● **THE PROBLEM**
Pull out each line in the rows below that contains the word "ПОВОРОТУ".
AVAILABLE RECORDS START
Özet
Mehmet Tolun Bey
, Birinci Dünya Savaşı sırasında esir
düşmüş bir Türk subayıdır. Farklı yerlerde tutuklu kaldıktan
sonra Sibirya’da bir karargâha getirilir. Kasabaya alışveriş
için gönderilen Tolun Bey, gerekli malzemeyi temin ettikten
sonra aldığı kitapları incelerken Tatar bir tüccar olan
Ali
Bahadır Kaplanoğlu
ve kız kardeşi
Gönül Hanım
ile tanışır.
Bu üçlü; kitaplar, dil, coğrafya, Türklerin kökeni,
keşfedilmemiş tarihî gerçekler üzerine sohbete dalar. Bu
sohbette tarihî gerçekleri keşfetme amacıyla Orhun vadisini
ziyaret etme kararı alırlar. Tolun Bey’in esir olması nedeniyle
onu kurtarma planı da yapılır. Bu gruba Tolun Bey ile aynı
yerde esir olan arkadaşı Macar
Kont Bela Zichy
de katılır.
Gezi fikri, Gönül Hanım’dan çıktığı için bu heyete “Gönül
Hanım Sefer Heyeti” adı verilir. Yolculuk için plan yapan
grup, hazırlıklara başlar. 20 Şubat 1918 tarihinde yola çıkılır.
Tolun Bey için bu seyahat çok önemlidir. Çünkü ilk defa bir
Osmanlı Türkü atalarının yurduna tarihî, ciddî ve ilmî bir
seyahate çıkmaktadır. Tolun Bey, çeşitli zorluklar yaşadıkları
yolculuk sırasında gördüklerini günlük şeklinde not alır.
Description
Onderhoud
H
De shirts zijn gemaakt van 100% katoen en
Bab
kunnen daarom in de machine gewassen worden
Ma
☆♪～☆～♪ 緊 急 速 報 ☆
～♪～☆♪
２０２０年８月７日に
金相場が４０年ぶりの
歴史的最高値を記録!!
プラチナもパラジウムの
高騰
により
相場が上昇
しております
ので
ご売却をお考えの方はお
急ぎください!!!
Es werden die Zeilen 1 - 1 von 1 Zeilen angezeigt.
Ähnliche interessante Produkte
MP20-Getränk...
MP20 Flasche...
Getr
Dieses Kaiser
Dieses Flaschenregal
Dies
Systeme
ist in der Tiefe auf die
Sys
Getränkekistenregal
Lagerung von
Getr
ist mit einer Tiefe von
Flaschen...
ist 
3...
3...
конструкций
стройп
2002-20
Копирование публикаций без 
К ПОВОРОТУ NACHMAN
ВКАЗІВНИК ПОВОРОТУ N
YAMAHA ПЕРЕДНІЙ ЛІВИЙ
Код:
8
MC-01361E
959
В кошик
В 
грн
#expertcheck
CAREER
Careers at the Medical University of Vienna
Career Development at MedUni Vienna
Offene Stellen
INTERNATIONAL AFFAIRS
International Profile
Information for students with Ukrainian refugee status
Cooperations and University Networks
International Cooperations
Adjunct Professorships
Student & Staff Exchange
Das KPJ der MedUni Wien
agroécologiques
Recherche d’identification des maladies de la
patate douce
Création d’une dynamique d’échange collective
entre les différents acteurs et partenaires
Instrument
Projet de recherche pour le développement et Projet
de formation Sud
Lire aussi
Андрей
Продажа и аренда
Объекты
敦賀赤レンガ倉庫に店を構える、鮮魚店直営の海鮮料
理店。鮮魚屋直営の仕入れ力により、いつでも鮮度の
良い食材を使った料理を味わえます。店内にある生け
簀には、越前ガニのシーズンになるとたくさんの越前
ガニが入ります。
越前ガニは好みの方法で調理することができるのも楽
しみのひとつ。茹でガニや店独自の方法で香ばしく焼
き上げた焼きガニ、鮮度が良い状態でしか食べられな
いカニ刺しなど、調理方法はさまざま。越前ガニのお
AVAILABLE RECORDS END
● **SOLUTION TO THE EXERCISE**
К ПОВОРОТУ NACHMAN
ВКАЗІВНИК ПОВОРОТУ N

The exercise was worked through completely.